Return the lines from the one containing "referência em turismo?" through the one containing "proporcionando experiências únicas", reproducing them word for word.

═════ Data in this exercise ═════

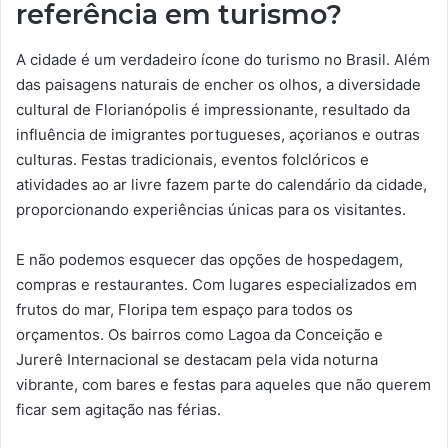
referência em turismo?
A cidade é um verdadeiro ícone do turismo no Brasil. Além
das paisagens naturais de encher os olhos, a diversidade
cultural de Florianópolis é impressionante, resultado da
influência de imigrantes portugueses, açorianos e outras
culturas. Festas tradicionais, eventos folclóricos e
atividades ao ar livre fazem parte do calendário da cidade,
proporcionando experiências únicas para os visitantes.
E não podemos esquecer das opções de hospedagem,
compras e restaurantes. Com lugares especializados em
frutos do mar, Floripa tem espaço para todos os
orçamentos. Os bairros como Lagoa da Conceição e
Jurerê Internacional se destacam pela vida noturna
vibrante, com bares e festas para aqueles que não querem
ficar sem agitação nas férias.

═════
═════ Data in this exercise ═════

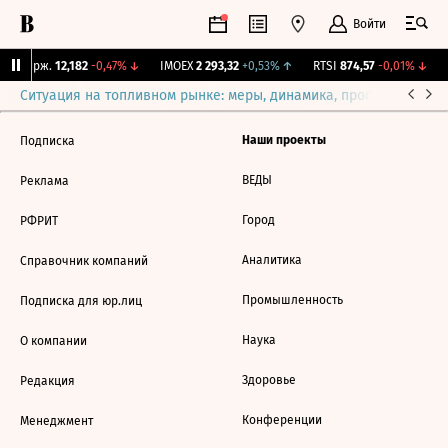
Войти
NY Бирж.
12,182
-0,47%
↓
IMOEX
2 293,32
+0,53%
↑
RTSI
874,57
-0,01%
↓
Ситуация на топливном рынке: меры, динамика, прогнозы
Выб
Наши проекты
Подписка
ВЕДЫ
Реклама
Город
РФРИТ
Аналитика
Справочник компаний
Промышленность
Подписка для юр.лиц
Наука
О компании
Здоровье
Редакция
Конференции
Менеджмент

═════
═════ Data in this exercise ═════

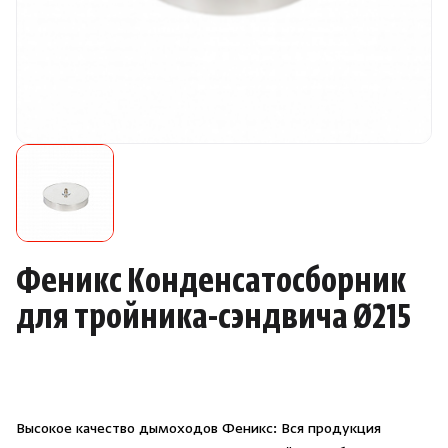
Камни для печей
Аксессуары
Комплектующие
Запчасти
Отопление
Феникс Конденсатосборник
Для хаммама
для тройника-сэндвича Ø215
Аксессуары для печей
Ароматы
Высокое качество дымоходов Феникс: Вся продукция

═════

● **Reply**:
referência em turismo?
A cidade é um verdadeiro ícone do turismo no Brasil. Além
das paisagens naturais de encher os olhos, a diversidade
cultural de Florianópolis é impressionante, resultado da
influência de imigrantes portugueses, açorianos e outras
culturas. Festas tradicionais, eventos folclóricos e
atividades ao ar livre fazem parte do calendário da cidade,
proporcionando experiências únicas para os visitantes.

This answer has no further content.